A146, already very well travelled, changed hands and went across the Atlantic

No history of racing by Atalantas would be complete without mention of Rod White who sailed A146, Bluff, in the 1976 Observer Single Handed Transatlantic Race starting from Plymouth on June 7. On day 5, when the wind was gusting Force 8, the rudder broke. Feeling that it was too early in the venture to turn back, Rod attached the self-steering to the rudder stock and went south to avoid the storms. This course made him a prisoner in the high pressure region and he was becalmed so that the days went by until it was unlikely that he would arrive at Newport Rhode Island within the 7 week time limit.

Fortunately, Bluff carried a very ample store of food and water, some in the engine bay and some in the peak where the engine and the heads had been removed before starting out. Rod did not escape all the bad weather and his laconic account of the crossing, which appeared in the 1976-77 edition of the Bulletin makes exciting reading. At noon (local time) on August 5, two calendar months after leaving Plymouth he reached the finishing line at Brenton Reef Tower saying that it had all been good fun. No doubt the broken rudder, which affected the boat’s performance robbed him of a much better time but, even so, Rod had the satisfaction of beating a Folkboat, a Rival 32 and a 28ft junk rigged boat, which took the wooden spoon.
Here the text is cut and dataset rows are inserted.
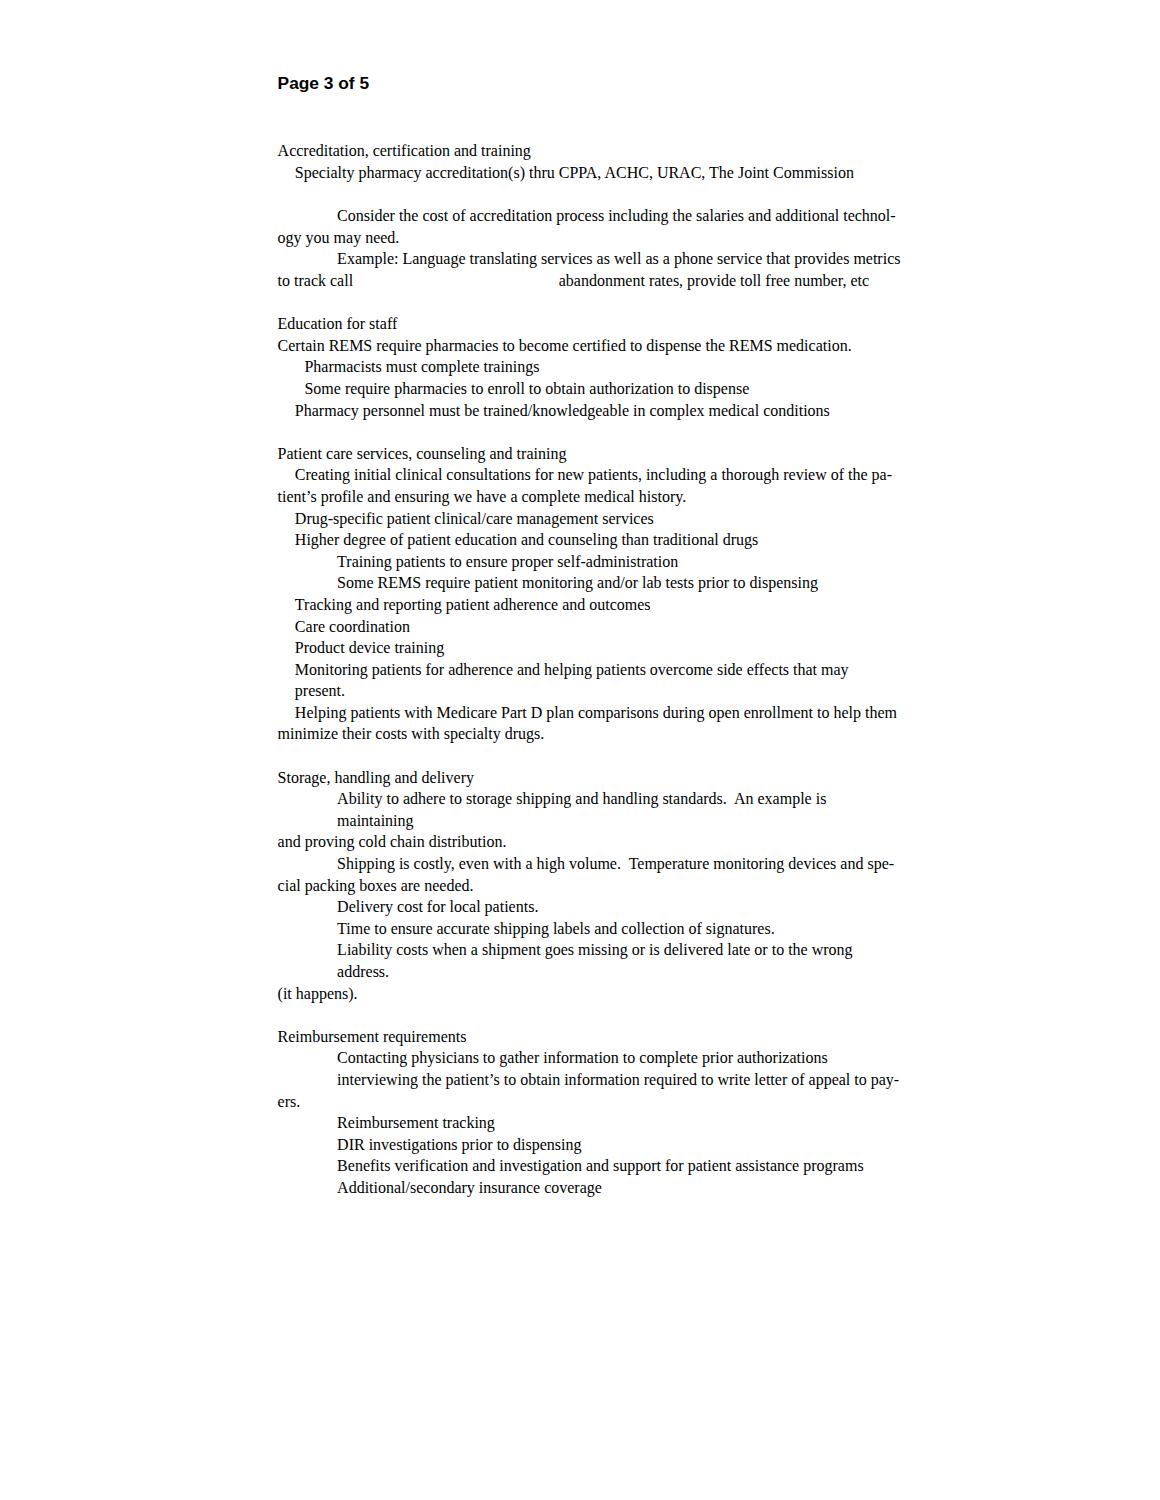Page 3 of 5
Accreditation, certification and training
Specialty pharmacy accreditation(s) thru CPPA, ACHC, URAC, The Joint Commission
Consider the cost of accreditation process including the salaries and additional technol-
ogy you may need.
Example: Language translating services as well as a phone service that provides metrics
to track call abandonment rates, provide toll free number, etc
Education for staff
Certain REMS require pharmacies to become certified to dispense the REMS medication.
Pharmacists must complete trainings
Some require pharmacies to enroll to obtain authorization to dispense
Pharmacy personnel must be trained/knowledgeable in complex medical conditions
Patient care services, counseling and training
Creating initial clinical consultations for new patients, including a thorough review of the pa-
tient’s profile and ensuring we have a complete medical history.
Drug-specific patient clinical/care management services
Higher degree of patient education and counseling than traditional drugs
Training patients to ensure proper self-administration
Some REMS require patient monitoring and/or lab tests prior to dispensing
Tracking and reporting patient adherence and outcomes
Care coordination
Product device training
Monitoring patients for adherence and helping patients overcome side effects that may present.
Helping patients with Medicare Part D plan comparisons during open enrollment to help them
minimize their costs with specialty drugs.
Storage, handling and delivery
Ability to adhere to storage shipping and handling standards. An example is maintaining
and proving cold chain distribution.
Shipping is costly, even with a high volume. Temperature monitoring devices and spe-
cial packing boxes are needed.
Delivery cost for local patients.
Time to ensure accurate shipping labels and collection of signatures.
Liability costs when a shipment goes missing or is delivered late or to the wrong address.
(it happens).
Reimbursement requirements
Contacting physicians to gather information to complete prior authorizations
interviewing the patient’s to obtain information required to write letter of appeal to pay-
ers.
Reimbursement tracking
DIR investigations prior to dispensing
Benefits verification and investigation and support for patient assistance programs
Additional/secondary insurance coverage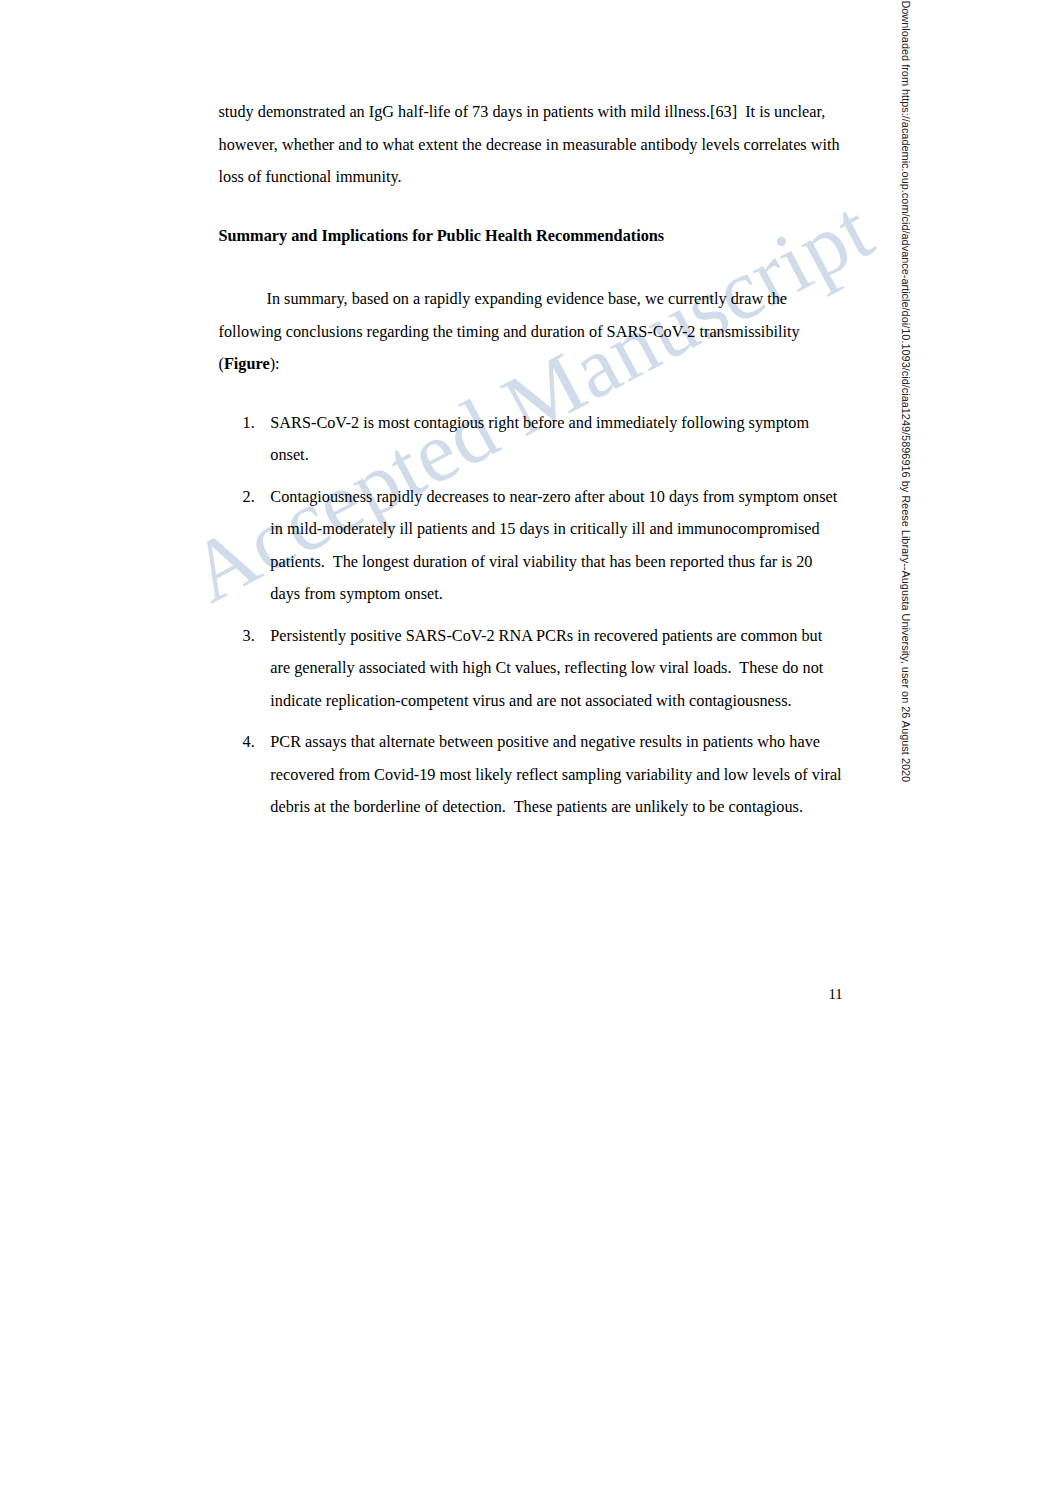Accepted Manuscript
Downloaded from https://academic.oup.com/cid/advance-article/doi/10.1093/cid/ciaa1249/5896916 by Reese Library--Augusta University, user on 26 August 2020
study demonstrated an IgG half-life of 73 days in patients with mild illness.[63] It is unclear, however, whether and to what extent the decrease in measurable antibody levels correlates with loss of functional immunity.
Summary and Implications for Public Health Recommendations
In summary, based on a rapidly expanding evidence base, we currently draw the following conclusions regarding the timing and duration of SARS-CoV-2 transmissibility (Figure):
SARS-CoV-2 is most contagious right before and immediately following symptom onset.
Contagiousness rapidly decreases to near-zero after about 10 days from symptom onset in mild-moderately ill patients and 15 days in critically ill and immunocompromised patients. The longest duration of viral viability that has been reported thus far is 20 days from symptom onset.
Persistently positive SARS-CoV-2 RNA PCRs in recovered patients are common but are generally associated with high Ct values, reflecting low viral loads. These do not indicate replication-competent virus and are not associated with contagiousness.
PCR assays that alternate between positive and negative results in patients who have recovered from Covid-19 most likely reflect sampling variability and low levels of viral debris at the borderline of detection. These patients are unlikely to be contagious.
11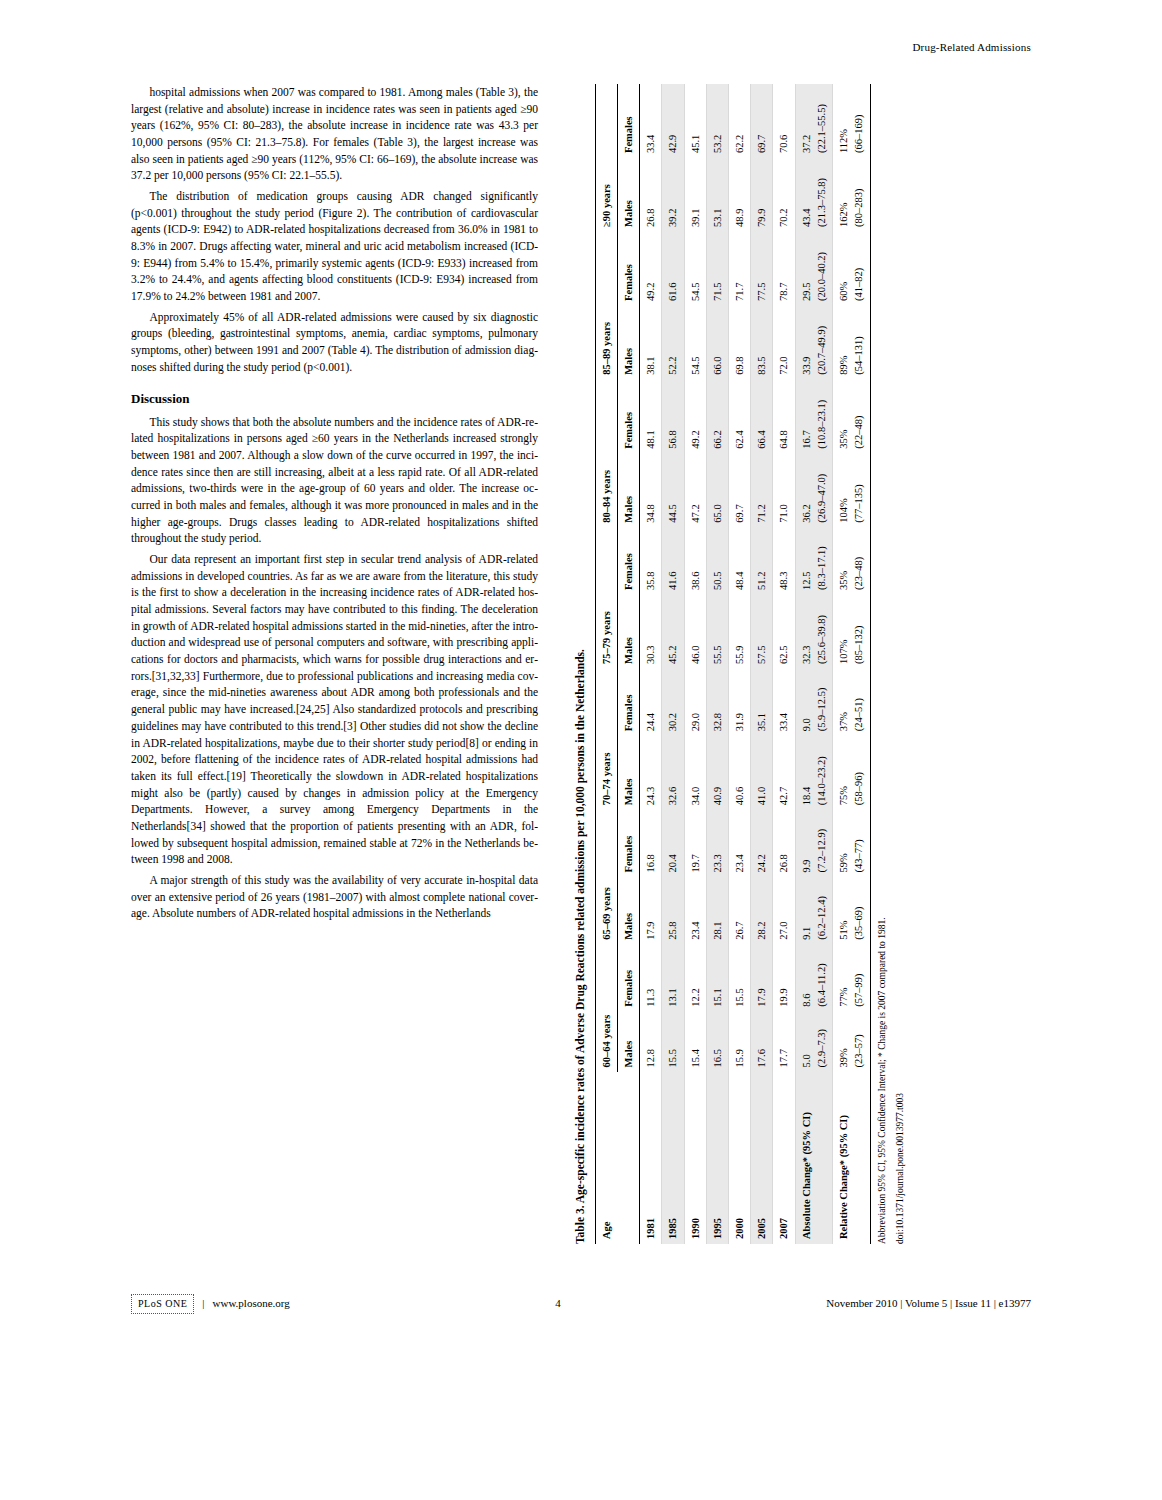Drug-Related Admissions
hospital admissions when 2007 was compared to 1981. Among males (Table 3), the largest (relative and absolute) increase in incidence rates was seen in patients aged ≥90 years (162%, 95% CI: 80–283), the absolute increase in incidence rate was 43.3 per 10,000 persons (95% CI: 21.3–75.8). For females (Table 3), the largest increase was also seen in patients aged ≥90 years (112%, 95% CI: 66–169), the absolute increase was 37.2 per 10,000 persons (95% CI: 22.1–55.5).
The distribution of medication groups causing ADR changed significantly (p<0.001) throughout the study period (Figure 2). The contribution of cardiovascular agents (ICD-9: E942) to ADR-related hospitalizations decreased from 36.0% in 1981 to 8.3% in 2007. Drugs affecting water, mineral and uric acid metabolism increased (ICD-9: E944) from 5.4% to 15.4%, primarily systemic agents (ICD-9: E933) increased from 3.2% to 24.4%, and agents affecting blood constituents (ICD-9: E934) increased from 17.9% to 24.2% between 1981 and 2007.
Approximately 45% of all ADR-related admissions were caused by six diagnostic groups (bleeding, gastrointestinal symptoms, anemia, cardiac symptoms, pulmonary symptoms, other) between 1991 and 2007 (Table 4). The distribution of admission diagnoses shifted during the study period (p<0.001).
Discussion
This study shows that both the absolute numbers and the incidence rates of ADR-related hospitalizations in persons aged ≥60 years in the Netherlands increased strongly between 1981 and 2007. Although a slow down of the curve occurred in 1997, the incidence rates since then are still increasing, albeit at a less rapid rate. Of all ADR-related admissions, two-thirds were in the age-group of 60 years and older. The increase occurred in both males and females, although it was more pronounced in males and in the higher age-groups. Drugs classes leading to ADR-related hospitalizations shifted throughout the study period.
Our data represent an important first step in secular trend analysis of ADR-related admissions in developed countries. As far as we are aware from the literature, this study is the first to show a deceleration in the increasing incidence rates of ADR-related hospital admissions. Several factors may have contributed to this finding. The deceleration in growth of ADR-related hospital admissions started in the mid-nineties, after the introduction and widespread use of personal computers and software, with prescribing applications for doctors and pharmacists, which warns for possible drug interactions and errors.[31,32,33] Furthermore, due to professional publications and increasing media coverage, since the mid-nineties awareness about ADR among both professionals and the general public may have increased.[24,25] Also standardized protocols and prescribing guidelines may have contributed to this trend.[3] Other studies did not show the decline in ADR-related hospitalizations, maybe due to their shorter study period[8] or ending in 2002, before flattening of the incidence rates of ADR-related hospital admissions had taken its full effect.[19] Theoretically the slowdown in ADR-related hospitalizations might also be (partly) caused by changes in admission policy at the Emergency Departments. However, a survey among Emergency Departments in the Netherlands[34] showed that the proportion of patients presenting with an ADR, followed by subsequent hospital admission, remained stable at 72% in the Netherlands between 1998 and 2008.
A major strength of this study was the availability of very accurate in-hospital data over an extensive period of 26 years (1981–2007) with almost complete national coverage. Absolute numbers of ADR-related hospital admissions in the Netherlands
Table 3. Age-specific incidence rates of Adverse Drug Reactions related admissions per 10,000 persons in the Netherlands.
| Age | 60–64 years | 65–69 years | 70–74 years | 75–79 years | 80–84 years | 85–89 years | ≥90 years |
| --- | --- | --- | --- | --- | --- | --- | --- |
| Males | Females | Males | Females | Males | Females | Males | Females | Males | Females | Males | Females | Males | Females |
| 1981 | 12.8 | 11.3 | 17.9 | 16.8 | 24.3 | 24.4 | 30.3 | 35.8 | 34.8 | 48.1 | 38.1 | 49.2 | 26.8 | 33.4 |
| 1985 | 15.5 | 13.1 | 25.8 | 20.4 | 32.6 | 30.2 | 45.2 | 41.6 | 44.5 | 56.8 | 52.2 | 61.6 | 39.2 | 42.9 |
| 1990 | 15.4 | 12.2 | 23.4 | 19.7 | 34.0 | 29.0 | 46.0 | 38.6 | 47.2 | 49.2 | 54.5 | 54.5 | 39.1 | 45.1 |
| 1995 | 16.5 | 15.1 | 28.1 | 23.3 | 40.9 | 32.8 | 55.5 | 50.5 | 65.0 | 66.2 | 66.0 | 71.5 | 53.1 | 53.2 |
| 2000 | 15.9 | 15.5 | 26.7 | 23.4 | 40.6 | 31.9 | 55.9 | 48.4 | 69.7 | 62.4 | 69.8 | 71.7 | 48.9 | 62.2 |
| 2005 | 17.6 | 17.9 | 28.2 | 24.2 | 41.0 | 35.1 | 57.5 | 51.2 | 71.2 | 66.4 | 83.5 | 77.5 | 79.9 | 69.7 |
| 2007 | 17.7 | 19.9 | 27.0 | 26.8 | 42.7 | 33.4 | 62.5 | 48.3 | 71.0 | 64.8 | 72.0 | 78.7 | 70.2 | 70.6 |
| Absolute Change* (95% CI) | 5.0 (2.9–7.3) | 8.6 (6.4–11.2) | 9.1 (6.2–12.4) | 9.9 (7.2–12.9) | 18.4 (14.0–23.2) | 9.0 (5.9–12.5) | 32.3 (25.6–39.8) | 12.5 (8.3–17.1) | 36.2 (26.9–47.0) | 16.7 (10.8–23.1) | 33.9 (20.7–49.9) | 29.5 (20.0–40.2) | 43.4 (21.3–75.8) | 37.2 (22.1–55.5) |
| Relative Change* (95% CI) | 39% (23–57) | 77% (57–99) | 51% (35–69) | 59% (43–77) | 75% (58–96) | 37% (24–51) | 107% (85–132) | 35% (23–48) | 104% (77–135) | 35% (22–48) | 89% (54–131) | 60% (41–82) | 162% (80–283) | 112% (66–169) |
Abbreviation 95% CI, 95% Confidence Interval; * Change is 2007 compared to 1981.
doi:10.1371/journal.pone.0013977.t003
PLoS ONE | www.plosone.org
4
November 2010 | Volume 5 | Issue 11 | e13977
Rod White sold Bluff in America to Col. Coile and she changed hands again later at which stage the Association lost track of her until David Walworth, then a student at St John’s College, Annapolis, found her looking very neglected and half full of water in a local boat yard. He and some friends spent many hours restoring Bluff which he renamed Le Bateau Ivre. After her refit she sailed from Chesapeake Bay to Freeport, Long Island, and now cruises regularly on the eastern seaboard.

For salvaging one of its most renowned boats, the Association awarded David the Sinclair Trophy at the AGM in 1988. This trophy is a painting of an Atalanta presented to the Association by Mrs Daphne Sinclair in memory of her husband, a keen Atalanta owner for almost twenty years. The trophy is awarded annually for notable service to the Association.